The function g is defined by \(\mathrm{g(x) = 18 - \sqrt{x}}\). What is the value of \(\mathrm{g(64)}\)?

1. TRANSLATE the problem information

• Given information:
  • Function: \(\mathrm{g(x) = 18 - \sqrt{x}}\)
  • Need to find: \(\mathrm{g(64)}\)

• This tells us we need to substitute \(\mathrm{x = 64}\) into the function

2. SIMPLIFY by substitution and evaluation

• Substitute \(\mathrm{x = 64}\): \(\mathrm{g(64) = 18 - \sqrt{64}}\)

• Evaluate the square root: \(\mathrm{\sqrt{64} = 8}\) (since \(\mathrm{8 \times 8 = 64}\))

• Complete the calculation: \(\mathrm{g(64) = 18 - 8 = 10}\)

Answer: B. 10

Why Students Usually Falter on This Problem

Most Common Error Path:

Weak SIMPLIFY execution: Incorrectly calculating \(\mathrm{\sqrt{64}}\)

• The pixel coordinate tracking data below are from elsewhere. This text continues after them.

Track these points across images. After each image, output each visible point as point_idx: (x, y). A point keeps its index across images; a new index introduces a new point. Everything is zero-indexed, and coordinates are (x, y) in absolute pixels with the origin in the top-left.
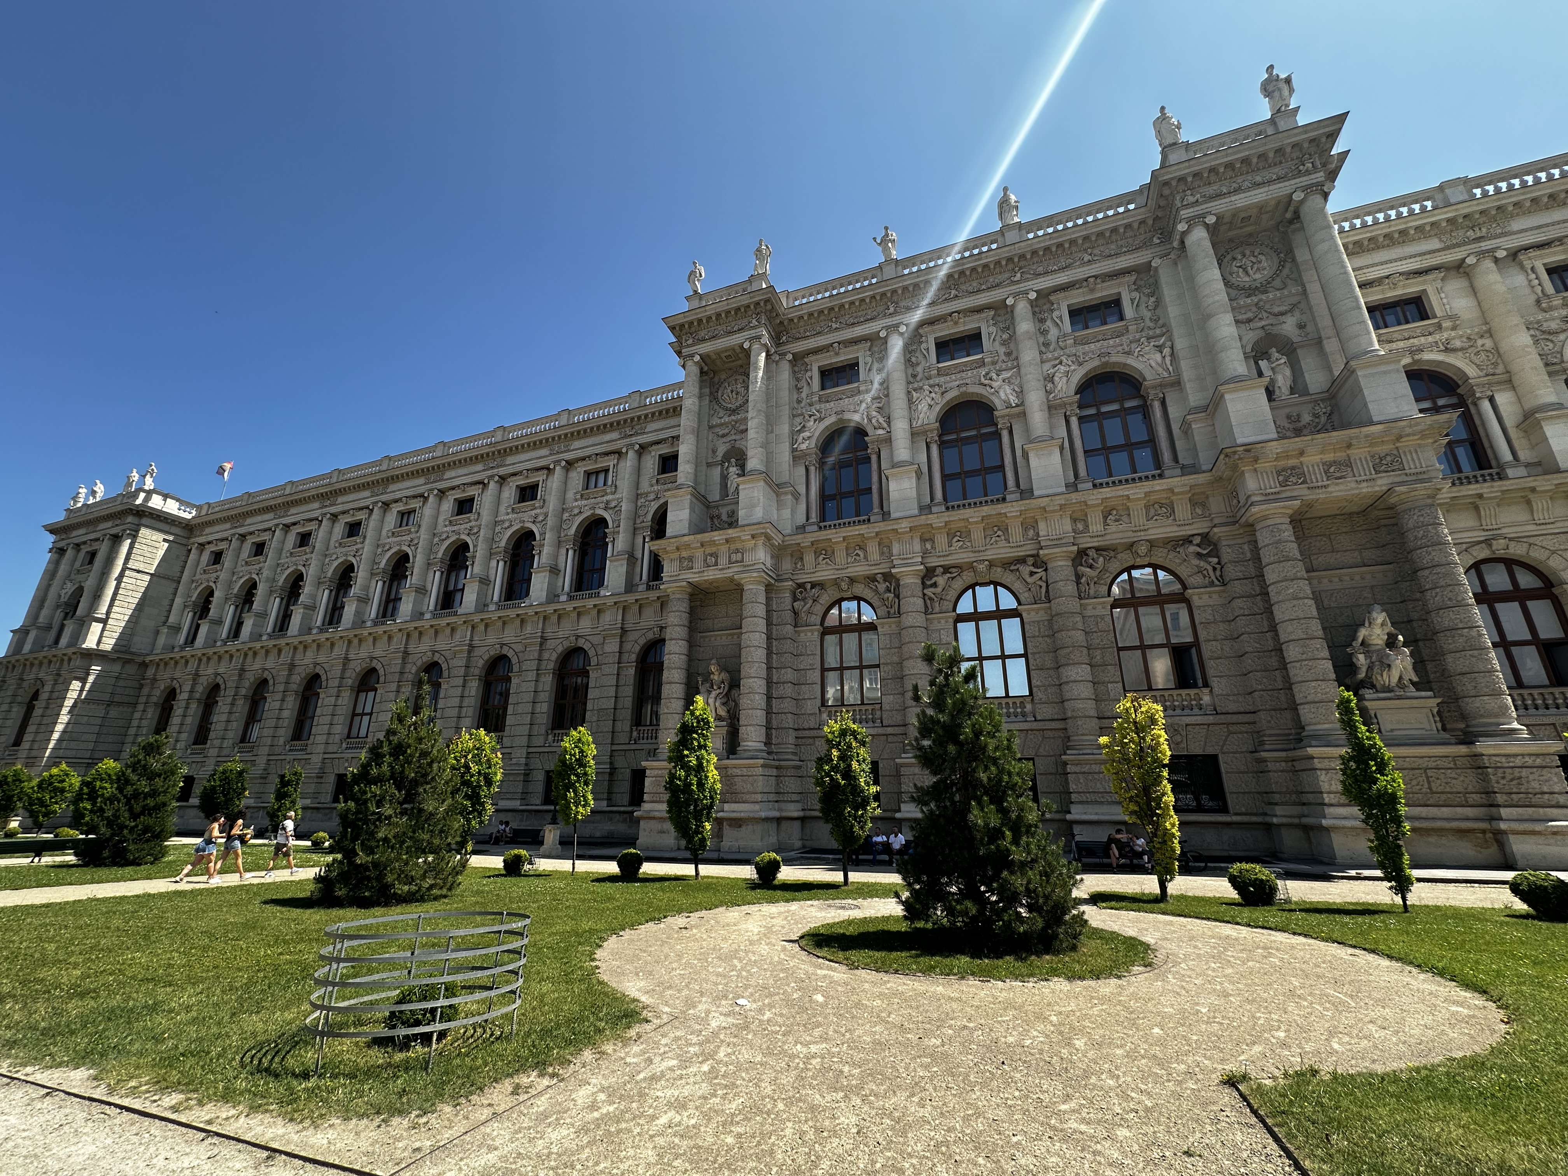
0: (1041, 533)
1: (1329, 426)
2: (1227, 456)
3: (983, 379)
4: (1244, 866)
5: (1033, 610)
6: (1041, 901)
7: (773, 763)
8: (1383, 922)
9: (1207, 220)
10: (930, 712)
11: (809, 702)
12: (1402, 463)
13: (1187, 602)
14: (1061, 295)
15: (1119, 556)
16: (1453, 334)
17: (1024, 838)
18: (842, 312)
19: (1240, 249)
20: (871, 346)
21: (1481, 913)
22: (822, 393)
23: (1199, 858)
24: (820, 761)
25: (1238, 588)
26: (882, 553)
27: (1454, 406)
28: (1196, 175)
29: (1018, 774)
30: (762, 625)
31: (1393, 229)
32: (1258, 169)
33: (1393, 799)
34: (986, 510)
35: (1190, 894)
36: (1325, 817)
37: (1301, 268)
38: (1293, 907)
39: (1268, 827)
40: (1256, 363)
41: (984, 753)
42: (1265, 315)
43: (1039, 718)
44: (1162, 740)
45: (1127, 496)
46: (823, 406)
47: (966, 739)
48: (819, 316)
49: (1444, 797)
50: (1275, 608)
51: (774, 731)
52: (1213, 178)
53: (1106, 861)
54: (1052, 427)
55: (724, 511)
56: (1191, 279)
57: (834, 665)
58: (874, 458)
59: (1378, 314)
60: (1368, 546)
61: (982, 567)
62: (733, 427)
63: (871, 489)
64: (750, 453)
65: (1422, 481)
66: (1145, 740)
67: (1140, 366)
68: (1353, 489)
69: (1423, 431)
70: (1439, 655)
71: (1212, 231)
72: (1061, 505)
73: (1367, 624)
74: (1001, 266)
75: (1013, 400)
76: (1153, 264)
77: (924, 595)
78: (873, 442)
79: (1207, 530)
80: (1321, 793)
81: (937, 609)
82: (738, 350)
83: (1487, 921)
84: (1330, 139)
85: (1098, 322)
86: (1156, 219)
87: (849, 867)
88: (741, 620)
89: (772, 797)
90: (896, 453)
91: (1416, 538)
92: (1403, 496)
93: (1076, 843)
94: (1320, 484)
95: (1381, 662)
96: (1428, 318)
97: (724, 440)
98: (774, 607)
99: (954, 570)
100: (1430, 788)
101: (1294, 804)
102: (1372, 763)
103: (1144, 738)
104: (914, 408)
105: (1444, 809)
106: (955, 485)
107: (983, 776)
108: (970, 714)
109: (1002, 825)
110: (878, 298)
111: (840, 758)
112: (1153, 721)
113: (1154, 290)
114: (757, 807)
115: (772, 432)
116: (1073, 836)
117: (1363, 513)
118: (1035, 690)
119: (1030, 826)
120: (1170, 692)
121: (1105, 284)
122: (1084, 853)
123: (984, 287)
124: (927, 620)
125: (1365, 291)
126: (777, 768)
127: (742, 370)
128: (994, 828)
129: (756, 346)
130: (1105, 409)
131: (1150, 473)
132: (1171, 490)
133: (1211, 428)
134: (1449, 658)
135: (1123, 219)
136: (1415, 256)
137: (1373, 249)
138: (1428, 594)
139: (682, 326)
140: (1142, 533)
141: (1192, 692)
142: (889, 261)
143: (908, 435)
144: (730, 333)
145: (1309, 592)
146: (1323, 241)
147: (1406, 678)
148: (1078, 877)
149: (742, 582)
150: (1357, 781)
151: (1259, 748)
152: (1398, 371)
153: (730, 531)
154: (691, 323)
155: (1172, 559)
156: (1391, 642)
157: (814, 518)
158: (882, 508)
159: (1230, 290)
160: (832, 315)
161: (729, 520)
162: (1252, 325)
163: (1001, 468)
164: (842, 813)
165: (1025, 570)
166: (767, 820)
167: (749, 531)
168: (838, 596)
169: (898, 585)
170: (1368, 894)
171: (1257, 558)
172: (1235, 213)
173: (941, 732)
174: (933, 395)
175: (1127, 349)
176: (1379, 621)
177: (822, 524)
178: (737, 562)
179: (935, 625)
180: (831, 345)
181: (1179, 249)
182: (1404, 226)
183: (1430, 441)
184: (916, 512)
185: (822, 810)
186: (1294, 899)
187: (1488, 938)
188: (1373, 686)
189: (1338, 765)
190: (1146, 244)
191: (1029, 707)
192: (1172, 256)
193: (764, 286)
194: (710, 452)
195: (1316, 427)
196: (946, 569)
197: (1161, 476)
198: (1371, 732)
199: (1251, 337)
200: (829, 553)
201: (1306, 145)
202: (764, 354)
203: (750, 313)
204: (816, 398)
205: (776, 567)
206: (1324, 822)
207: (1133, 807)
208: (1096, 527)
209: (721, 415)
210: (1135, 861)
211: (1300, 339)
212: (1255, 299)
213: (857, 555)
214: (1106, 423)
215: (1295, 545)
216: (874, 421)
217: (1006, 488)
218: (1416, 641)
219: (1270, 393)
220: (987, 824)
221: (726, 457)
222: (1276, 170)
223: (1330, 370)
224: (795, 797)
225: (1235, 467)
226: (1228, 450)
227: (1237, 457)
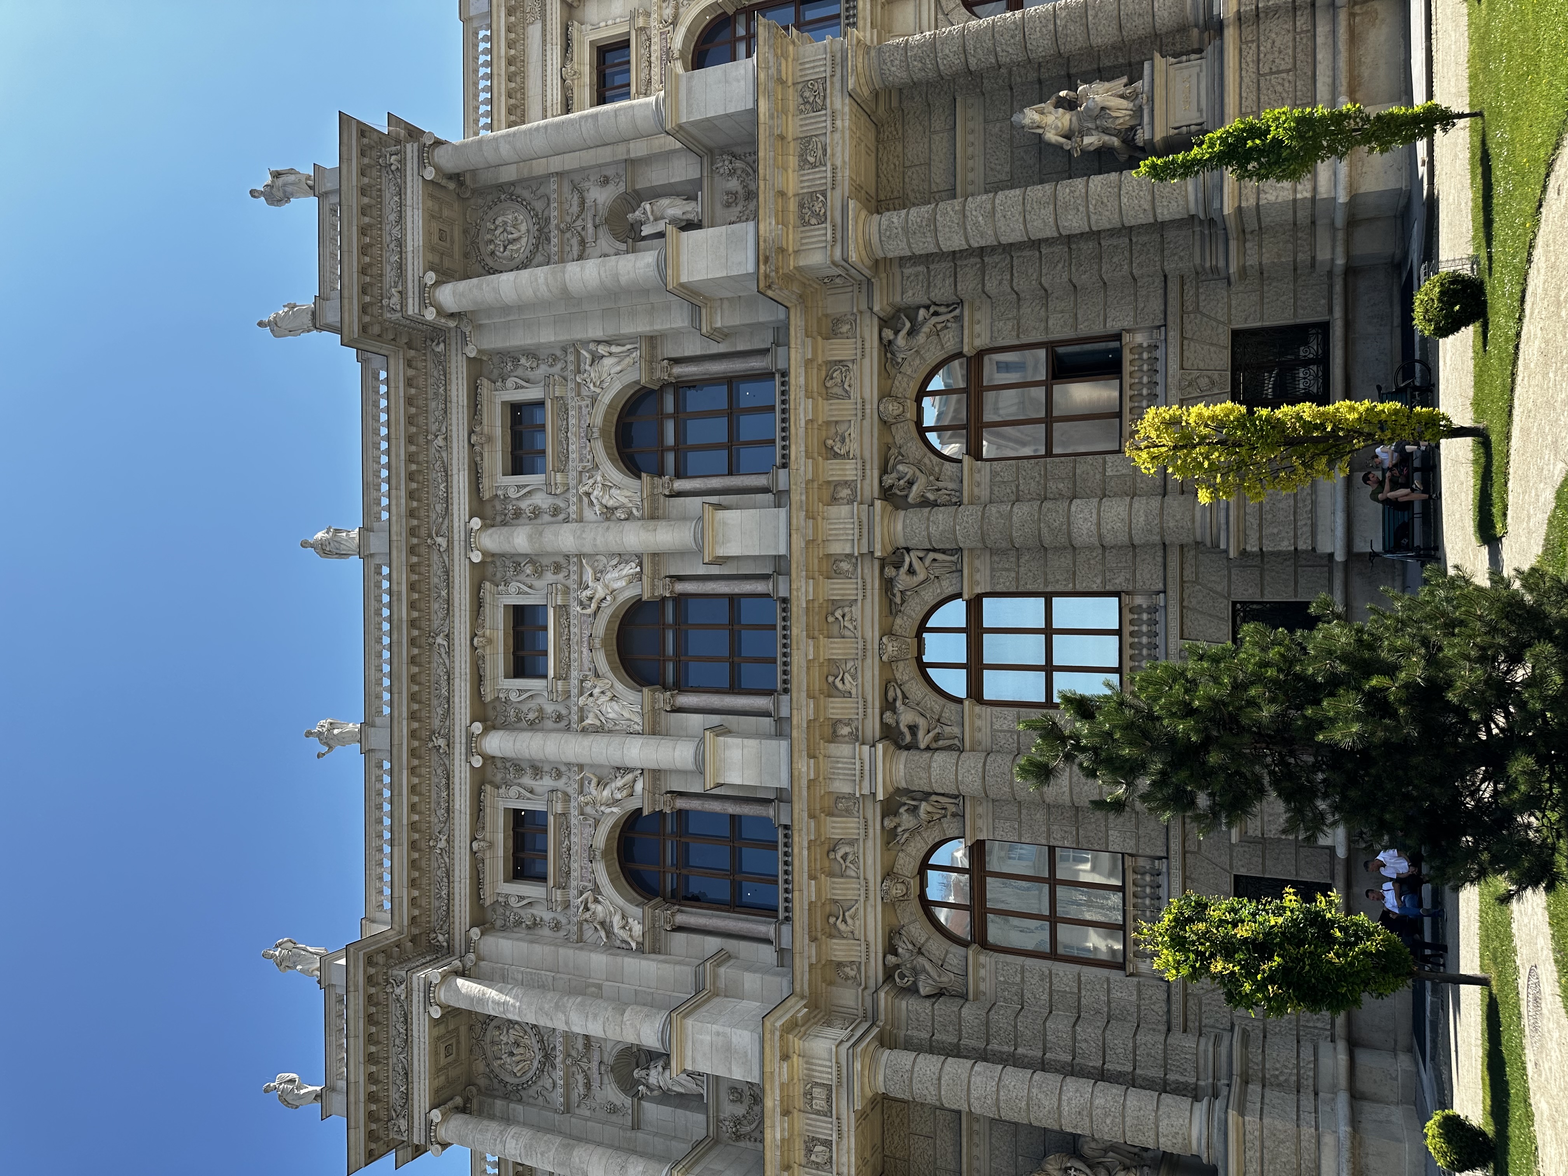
0: (848, 551)
1: (750, 159)
2: (769, 287)
3: (588, 611)
4: (1418, 312)
5: (971, 576)
6: (1501, 641)
7: (1236, 1089)
8: (1500, 145)
9: (430, 283)
10: (1144, 783)
11: (1116, 994)
12: (816, 80)
13: (981, 354)
14: (485, 483)
15: (899, 441)
16: (654, 16)
17: (1384, 654)
18: (424, 826)
19: (482, 246)
20: (491, 783)
21: (1478, 29)
22: (551, 882)
23: (1407, 371)
24: (1234, 997)
25: (968, 285)
26: (848, 812)
27: (750, 19)
28: (364, 290)
29: (1264, 649)
30: (956, 1067)
31: (503, 73)
32: (380, 216)
33: (1304, 122)
34: (797, 630)
35: (1471, 393)
36: (1335, 199)
37: (526, 175)
38: (1483, 254)
39: (1351, 271)
40: (644, 238)
41: (1225, 704)
42: (579, 222)
43: (1160, 586)
44: (1207, 413)
45: (807, 422)
46: (574, 883)
47: (1197, 731)
48: (419, 869)
49: (1300, 56)
50: (1004, 240)
51: (1171, 1077)
52: (375, 271)
53: (1417, 508)
54: (684, 518)
55: (731, 1109)
56: (506, 309)
57: (1046, 935)
58: (681, 803)
59: (608, 94)
60: (927, 124)
61: (891, 648)
62: (576, 1063)
63: (732, 816)
64: (630, 1038)
65: (844, 59)
66: (1205, 437)
67: (617, 387)
68: (843, 138)
69: (776, 55)
70: (1091, 52)
71: (446, 276)
72: (807, 517)
73: (1040, 131)
74: (418, 564)
75: (631, 569)
76: (472, 355)
77: (928, 748)
78: (654, 802)
79: (876, 321)
80: (1295, 200)
81: (956, 730)
82: (442, 1029)
83: (1487, 24)
84: (367, 134)
85: (538, 436)
86: (410, 345)
87: (1450, 971)
88: (942, 1108)
89: (1307, 1102)
90: (679, 765)
91: (922, 70)
92: (862, 81)
93: (1386, 551)
94: (829, 175)
95: (1097, 117)
96: (628, 40)
97: (595, 1085)
98: (925, 1035)
99: (891, 694)
100: (1288, 71)
101: (1313, 234)
102: (1250, 143)
103: (1203, 438)
104: (610, 725)
105: (1319, 57)
106: (749, 674)
107: (1267, 712)
108: (1152, 717)
109: (1359, 689)
110: (416, 762)
111: (1228, 956)
112: (1174, 422)
113: (511, 357)
114: (1328, 1140)
115: (599, 987)
116: (1374, 555)
117: (878, 126)
118: (1109, 588)
119: (1360, 641)
120: (1126, 386)
121: (485, 421)
122: (1405, 541)
123: (444, 593)
124: (972, 750)
125: (575, 106)
126: (1246, 1082)
127: (478, 1028)
128: (1365, 704)
129: (442, 995)
130: (670, 440)
131: (778, 388)
132: (808, 363)
133: (726, 304)
134: (1097, 41)
135: (397, 388)
136: (544, 51)
137: (524, 94)
138: (1003, 60)
139: (371, 1136)
140: (868, 406)
141: (1127, 356)
142: (362, 736)
143: (653, 741)
144: (407, 1041)
145: (985, 197)
146: (497, 150)
147: (1121, 90)
148: (1451, 572)
149: (869, 1094)
150: (1276, 163)
151: (1223, 274)
152: (690, 79)
153: (769, 1103)
154: (371, 1117)
155: (914, 370)
156: (1070, 105)
157: (766, 928)
158: (766, 801)
159: (535, 262)
160: (423, 845)
161: (747, 1101)
162: (589, 239)
163: (733, 599)
164: (1340, 969)
165: (903, 580)
166: (1354, 1122)
167: (773, 1064)
168: (915, 905)
169: (907, 792)
170: (1456, 156)
171: (927, 259)
172: (430, 247)
173: (1184, 774)
174: (596, 691)
175: (588, 401)
176: (1037, 117)
177: (781, 915)
178: (829, 1099)
179: (984, 737)
180: (473, 853)
181: (460, 319)
182: (503, 60)
183: (791, 48)
184: (784, 744)
185: (1335, 1008)
186: (1471, 251)
187: (1515, 28)
188: (1133, 129)
189: (1251, 184)
190: (442, 362)
191: (1139, 600)
192: (467, 330)
193: (343, 962)
194: (614, 1118)
195: (748, 174)
196: (888, 705)
197: (785, 374)
198: (1202, 142)
199: (605, 242)
200: (834, 909)
201: (366, 161)
202: (460, 982)
203: (382, 996)
204: (558, 895)
205: (851, 1020)
206: (1342, 198)
207: (1321, 464)
208: (848, 470)
209: (548, 1083)
210: (1417, 463)
211: (622, 184)
212: (554, 233)
213: (844, 857)
214: (690, 441)
215: (914, 211)
216: (619, 796)
217: (767, 595)
218: (1069, 76)
219: (689, 226)
220: (1358, 717)
221: (628, 1085)
222: (388, 196)
223: (674, 151)
224: (1307, 1053)
225: (788, 278)
226: (762, 285)
227: (773, 274)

Students might confuse \(\mathrm{\sqrt{64}}\) with other operations, such as thinking \(\mathrm{\sqrt{64} = 16}\) (perhaps confusing it with \(\mathrm{64 \div 4}\)). If they calculate \(\mathrm{\sqrt{64} = 16}\), then \(\mathrm{g(64) = 18 - 16 = 2}\).

This leads them to select Choice A (2).

Second Most Common Error:

Poor SIMPLIFY execution: Sign error in final calculation

Students correctly find \(\mathrm{\sqrt{64} = 8}\) but then add instead of subtract: \(\mathrm{g(64) = 18 + 8 = 26}\).

This leads them to select Choice D (26).

Third Most Common Error:

Weak TRANSLATE reasoning: Misunderstanding the function structure

Students might ignore the square root entirely and just evaluate \(\mathrm{g(64) = 18}\), thinking the \(\mathrm{\sqrt{x}}\) part doesn't apply or missing it completely.

This leads them to select Choice C (18).

The Bottom Line:

This problem tests basic function evaluation skills, but students often struggle with either calculating square roots of perfect squares or making simple arithmetic errors under test pressure. The key is careful step-by-step execution.